Remix.run Logo
latexr 3 days ago

What a profoundly bad faith argument. We all understand that singular words are public domain, they belong to everyone. Yet when you arrange them in a specific pattern, of which there are infinite possibilities, you create something unique. When someone copies that arrangement wholesale and claims they were the first, that’s what we refer to as plagiarism.

https://www.youtube.com/watch?v=K9huNI5sBd8

ineedasername 2 days ago | parent | next [-]

It’s not bad faith argument. It’s an attempt to shake thinking that is profoundly stuck by taking that thinking to an absurd extreme. Until that’s done, quite a few people aren’t able to see past the assumptions they don’t know they making. And by quite a few people I mean everyone, at different times. A strong appreciation for the absurd will keep a person’s thinking much sharper.

stOneskull 2 days ago | parent [-]

>> They key difference between plagarism and building on someone's work is whether you say, "this based on code by linsey at github.com/socialnorms" or "here, let me write that for you."

> [i want to] shake thinking that is profoundly stuck [because they] aren’t able to see past the assumptions they don’t know they making

what is profoundly stuck, and what are the assumptions?

macinjosh 2 days ago | parent [-]

That your brain training on all the inputs it sees and creating output is fundamentally more legitimate than a computer doing the same thing.

Arelius 2 days ago | parent [-]

Copyright isn't some axiom, but to quote wikipedia: "Copyright laws allow products of creative human activities, such as literary and artistic production, to be preferentially exploited and thus incentivized."

It's a tool to incentivse human creative expression.

Thus it's entirely sensible to consider and treat the output from computers and humans differently.

Especially when you consider large differences between computers and humans, such as how trivial it is to create perfect duplicates of computer training.

tscherno 2 days ago | parent | prev | next [-]

It is possible that the concept of intellectual property could be classified as a mistake of our era by the history teachers of future generations.

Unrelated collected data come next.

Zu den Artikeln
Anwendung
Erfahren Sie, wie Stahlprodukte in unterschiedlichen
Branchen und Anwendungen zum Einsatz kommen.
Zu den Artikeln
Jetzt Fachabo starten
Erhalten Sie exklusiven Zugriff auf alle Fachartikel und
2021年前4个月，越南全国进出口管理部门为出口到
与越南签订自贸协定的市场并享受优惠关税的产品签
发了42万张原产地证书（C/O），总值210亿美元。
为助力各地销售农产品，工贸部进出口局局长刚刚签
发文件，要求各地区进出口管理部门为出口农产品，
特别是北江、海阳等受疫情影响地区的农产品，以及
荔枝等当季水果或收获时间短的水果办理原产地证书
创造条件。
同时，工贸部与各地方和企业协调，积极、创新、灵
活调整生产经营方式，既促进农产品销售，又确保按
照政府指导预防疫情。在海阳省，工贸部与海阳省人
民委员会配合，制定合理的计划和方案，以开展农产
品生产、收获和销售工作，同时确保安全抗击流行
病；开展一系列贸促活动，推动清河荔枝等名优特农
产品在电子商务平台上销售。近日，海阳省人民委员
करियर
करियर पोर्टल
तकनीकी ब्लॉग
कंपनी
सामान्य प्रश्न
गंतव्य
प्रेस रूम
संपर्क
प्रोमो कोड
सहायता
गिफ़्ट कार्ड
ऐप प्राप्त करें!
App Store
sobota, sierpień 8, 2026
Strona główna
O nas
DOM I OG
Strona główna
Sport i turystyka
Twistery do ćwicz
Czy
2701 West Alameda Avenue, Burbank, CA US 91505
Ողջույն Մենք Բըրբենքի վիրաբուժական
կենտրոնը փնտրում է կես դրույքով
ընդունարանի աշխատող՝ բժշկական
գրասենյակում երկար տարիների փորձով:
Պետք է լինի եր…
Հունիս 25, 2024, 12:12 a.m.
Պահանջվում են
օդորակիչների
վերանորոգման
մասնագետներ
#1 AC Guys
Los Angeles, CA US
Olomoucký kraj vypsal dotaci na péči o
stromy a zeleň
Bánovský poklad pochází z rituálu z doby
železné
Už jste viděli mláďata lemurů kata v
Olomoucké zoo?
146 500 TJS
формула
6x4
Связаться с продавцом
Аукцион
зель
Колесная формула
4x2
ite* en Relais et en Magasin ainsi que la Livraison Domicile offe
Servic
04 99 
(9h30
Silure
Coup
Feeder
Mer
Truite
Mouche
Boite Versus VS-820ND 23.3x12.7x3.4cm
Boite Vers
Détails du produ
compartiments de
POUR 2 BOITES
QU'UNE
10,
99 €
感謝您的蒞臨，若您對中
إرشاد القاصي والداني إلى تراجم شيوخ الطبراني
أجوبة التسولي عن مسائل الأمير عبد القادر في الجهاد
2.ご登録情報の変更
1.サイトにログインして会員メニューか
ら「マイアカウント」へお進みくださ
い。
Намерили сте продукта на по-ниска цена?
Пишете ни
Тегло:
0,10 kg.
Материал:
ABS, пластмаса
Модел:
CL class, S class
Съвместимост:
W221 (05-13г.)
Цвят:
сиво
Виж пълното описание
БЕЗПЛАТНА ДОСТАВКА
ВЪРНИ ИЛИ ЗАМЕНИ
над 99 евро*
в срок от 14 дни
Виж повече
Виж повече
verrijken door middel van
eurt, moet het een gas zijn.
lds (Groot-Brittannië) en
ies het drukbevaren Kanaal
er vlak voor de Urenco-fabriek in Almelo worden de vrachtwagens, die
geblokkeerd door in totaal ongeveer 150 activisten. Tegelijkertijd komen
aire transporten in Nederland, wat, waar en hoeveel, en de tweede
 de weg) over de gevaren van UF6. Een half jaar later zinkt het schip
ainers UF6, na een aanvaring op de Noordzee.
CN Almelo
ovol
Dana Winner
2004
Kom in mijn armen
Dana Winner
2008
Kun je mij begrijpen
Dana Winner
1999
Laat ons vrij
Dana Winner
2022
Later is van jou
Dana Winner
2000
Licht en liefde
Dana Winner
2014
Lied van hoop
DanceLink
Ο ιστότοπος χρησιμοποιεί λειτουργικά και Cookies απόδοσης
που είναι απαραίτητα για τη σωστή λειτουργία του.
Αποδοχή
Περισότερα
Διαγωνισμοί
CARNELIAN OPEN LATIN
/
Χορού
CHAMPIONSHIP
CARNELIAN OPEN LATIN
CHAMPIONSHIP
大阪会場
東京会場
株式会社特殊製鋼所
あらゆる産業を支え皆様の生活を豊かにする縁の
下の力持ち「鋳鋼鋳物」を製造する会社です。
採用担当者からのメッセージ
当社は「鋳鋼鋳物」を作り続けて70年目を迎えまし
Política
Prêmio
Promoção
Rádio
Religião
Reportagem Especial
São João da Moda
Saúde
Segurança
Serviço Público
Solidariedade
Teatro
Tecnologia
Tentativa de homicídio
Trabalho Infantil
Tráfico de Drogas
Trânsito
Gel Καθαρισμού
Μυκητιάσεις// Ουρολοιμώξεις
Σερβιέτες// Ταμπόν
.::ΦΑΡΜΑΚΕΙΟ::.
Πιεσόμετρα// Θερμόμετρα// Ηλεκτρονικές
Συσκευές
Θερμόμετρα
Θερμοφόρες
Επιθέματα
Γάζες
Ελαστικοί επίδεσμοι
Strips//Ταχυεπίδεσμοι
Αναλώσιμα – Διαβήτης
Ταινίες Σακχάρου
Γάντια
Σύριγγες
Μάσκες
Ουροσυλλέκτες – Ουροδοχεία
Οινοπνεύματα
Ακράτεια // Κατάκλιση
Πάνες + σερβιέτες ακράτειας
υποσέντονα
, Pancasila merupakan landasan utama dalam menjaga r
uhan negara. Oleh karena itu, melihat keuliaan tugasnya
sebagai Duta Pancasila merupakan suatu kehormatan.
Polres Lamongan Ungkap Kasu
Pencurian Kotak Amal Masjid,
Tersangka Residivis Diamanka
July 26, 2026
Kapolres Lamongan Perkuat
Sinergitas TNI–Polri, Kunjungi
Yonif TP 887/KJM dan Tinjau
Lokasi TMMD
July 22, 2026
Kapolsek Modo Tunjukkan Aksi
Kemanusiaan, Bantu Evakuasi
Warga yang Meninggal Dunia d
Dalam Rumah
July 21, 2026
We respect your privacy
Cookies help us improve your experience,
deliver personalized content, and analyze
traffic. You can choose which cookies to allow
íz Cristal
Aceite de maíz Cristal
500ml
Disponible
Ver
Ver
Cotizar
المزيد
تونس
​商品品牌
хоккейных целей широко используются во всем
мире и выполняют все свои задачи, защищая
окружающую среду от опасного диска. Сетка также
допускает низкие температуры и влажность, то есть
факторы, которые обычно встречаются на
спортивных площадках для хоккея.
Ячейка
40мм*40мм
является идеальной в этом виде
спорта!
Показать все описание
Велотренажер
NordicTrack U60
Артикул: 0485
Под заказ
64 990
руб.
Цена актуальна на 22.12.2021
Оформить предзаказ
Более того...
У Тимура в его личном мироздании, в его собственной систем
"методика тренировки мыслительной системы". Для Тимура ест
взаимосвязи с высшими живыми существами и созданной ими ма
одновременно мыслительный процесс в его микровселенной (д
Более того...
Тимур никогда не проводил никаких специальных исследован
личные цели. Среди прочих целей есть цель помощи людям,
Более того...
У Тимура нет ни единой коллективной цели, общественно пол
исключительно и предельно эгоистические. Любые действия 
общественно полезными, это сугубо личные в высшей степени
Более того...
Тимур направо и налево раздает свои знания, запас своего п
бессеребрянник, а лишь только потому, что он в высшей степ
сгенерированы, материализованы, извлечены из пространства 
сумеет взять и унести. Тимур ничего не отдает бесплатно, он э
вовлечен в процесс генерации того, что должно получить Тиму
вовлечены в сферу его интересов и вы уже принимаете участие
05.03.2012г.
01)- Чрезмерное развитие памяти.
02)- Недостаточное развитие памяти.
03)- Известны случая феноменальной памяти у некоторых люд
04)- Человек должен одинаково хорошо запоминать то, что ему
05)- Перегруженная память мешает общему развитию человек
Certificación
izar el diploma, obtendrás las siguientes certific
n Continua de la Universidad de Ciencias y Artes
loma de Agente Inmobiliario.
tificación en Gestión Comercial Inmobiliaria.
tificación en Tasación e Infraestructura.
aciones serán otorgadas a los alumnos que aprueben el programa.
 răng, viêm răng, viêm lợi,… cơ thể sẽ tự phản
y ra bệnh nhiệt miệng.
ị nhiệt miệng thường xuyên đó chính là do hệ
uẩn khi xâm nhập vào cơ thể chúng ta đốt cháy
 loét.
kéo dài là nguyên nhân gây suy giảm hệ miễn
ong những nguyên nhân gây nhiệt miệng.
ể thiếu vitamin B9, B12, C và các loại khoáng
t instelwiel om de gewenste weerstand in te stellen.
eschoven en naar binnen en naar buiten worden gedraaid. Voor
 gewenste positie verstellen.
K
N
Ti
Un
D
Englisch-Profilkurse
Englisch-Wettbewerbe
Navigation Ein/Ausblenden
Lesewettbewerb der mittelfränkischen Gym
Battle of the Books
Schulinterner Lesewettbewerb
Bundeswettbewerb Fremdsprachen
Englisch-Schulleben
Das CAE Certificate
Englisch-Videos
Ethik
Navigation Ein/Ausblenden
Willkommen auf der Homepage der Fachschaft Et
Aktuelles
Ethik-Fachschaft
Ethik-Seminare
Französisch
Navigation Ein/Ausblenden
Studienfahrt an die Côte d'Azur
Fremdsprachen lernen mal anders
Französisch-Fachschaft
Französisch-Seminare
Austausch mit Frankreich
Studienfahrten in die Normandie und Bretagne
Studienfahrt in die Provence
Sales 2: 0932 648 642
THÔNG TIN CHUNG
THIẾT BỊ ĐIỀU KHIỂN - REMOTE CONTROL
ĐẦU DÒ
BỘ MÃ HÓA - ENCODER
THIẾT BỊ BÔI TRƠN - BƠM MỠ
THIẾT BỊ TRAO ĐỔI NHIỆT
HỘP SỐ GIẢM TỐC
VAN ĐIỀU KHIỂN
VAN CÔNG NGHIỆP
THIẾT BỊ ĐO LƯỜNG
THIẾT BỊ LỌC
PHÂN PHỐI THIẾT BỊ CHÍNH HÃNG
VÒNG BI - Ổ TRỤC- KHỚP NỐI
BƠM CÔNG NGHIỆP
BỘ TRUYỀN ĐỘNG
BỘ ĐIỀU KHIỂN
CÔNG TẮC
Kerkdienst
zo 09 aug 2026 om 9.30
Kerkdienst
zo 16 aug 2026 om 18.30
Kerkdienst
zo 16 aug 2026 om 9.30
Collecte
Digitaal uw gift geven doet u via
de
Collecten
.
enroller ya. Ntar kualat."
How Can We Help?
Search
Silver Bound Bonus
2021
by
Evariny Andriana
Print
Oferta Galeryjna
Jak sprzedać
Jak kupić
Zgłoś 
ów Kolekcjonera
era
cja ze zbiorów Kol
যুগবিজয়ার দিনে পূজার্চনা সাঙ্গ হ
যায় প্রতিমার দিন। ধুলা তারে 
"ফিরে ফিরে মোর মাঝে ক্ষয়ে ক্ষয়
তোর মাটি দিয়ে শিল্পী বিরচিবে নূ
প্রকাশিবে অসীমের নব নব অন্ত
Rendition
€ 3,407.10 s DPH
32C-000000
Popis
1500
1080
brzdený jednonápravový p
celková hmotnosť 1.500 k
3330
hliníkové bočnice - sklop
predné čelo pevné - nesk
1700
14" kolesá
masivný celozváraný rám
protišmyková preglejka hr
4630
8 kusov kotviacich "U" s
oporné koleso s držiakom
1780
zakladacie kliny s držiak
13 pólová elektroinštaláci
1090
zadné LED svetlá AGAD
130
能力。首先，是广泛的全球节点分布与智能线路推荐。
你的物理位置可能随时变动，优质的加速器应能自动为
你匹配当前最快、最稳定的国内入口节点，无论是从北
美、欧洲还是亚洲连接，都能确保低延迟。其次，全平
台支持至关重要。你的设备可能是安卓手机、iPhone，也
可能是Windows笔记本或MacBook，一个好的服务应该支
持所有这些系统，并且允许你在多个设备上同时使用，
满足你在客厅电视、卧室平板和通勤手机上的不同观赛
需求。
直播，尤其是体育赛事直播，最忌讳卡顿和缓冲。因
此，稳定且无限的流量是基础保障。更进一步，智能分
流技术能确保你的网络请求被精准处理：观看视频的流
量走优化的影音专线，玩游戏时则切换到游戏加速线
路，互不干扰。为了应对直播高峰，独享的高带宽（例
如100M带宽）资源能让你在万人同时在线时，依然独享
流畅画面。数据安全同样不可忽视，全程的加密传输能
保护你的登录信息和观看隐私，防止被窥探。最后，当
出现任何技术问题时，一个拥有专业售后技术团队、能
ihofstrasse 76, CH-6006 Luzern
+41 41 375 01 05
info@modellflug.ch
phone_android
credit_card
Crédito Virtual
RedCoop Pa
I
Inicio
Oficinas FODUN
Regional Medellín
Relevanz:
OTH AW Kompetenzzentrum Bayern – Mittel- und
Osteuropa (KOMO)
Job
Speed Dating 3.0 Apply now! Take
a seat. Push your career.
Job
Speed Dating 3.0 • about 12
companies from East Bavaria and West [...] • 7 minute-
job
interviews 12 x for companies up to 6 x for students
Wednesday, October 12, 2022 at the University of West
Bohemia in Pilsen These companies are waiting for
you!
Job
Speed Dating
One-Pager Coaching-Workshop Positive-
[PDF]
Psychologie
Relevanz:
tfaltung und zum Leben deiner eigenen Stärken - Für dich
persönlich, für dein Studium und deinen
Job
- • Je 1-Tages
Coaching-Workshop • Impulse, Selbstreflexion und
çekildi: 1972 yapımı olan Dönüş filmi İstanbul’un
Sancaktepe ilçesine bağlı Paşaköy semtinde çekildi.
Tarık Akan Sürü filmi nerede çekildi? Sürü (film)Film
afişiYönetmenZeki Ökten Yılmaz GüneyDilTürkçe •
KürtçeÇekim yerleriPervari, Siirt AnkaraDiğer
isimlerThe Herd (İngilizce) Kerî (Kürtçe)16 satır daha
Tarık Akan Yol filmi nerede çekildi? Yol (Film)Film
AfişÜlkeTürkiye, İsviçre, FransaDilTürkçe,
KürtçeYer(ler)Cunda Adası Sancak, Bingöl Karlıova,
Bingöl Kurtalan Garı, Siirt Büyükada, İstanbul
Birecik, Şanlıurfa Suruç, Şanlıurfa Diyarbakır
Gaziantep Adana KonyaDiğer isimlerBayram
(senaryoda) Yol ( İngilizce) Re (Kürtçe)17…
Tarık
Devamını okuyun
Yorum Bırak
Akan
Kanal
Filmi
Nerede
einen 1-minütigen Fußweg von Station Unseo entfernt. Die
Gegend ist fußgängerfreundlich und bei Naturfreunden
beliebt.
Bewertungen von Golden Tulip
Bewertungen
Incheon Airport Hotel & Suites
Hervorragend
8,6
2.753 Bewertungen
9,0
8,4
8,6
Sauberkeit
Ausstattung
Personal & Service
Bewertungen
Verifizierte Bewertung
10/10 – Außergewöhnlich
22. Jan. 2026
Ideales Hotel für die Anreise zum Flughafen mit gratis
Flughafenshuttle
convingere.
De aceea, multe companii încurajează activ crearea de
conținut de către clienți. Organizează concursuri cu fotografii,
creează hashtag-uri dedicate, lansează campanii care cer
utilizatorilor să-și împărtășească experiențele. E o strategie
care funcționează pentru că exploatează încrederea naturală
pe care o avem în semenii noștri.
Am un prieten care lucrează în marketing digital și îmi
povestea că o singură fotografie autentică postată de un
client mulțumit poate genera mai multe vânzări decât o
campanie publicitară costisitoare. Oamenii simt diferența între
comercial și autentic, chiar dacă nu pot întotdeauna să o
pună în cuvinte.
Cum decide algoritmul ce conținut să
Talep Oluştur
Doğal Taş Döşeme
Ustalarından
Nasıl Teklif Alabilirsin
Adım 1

latexr 2 days ago | parent [-]

Intellectual property is a legal concept; plagiarism is ethical. We’re discussing the latter.

jacquesm 3 days ago | parent | prev [-]

This particular user does that all the time. It's really tiresome.

ineedasername 2 days ago | parent [-]

It’s tiresome to see unexamined assumptions and self-contradictions tossed out by a community that can and often does do much better. Some light absurdism often goes further and makes clear that I’m not just trying to setup a strawman since I’ve already gone and made a parody of my own point.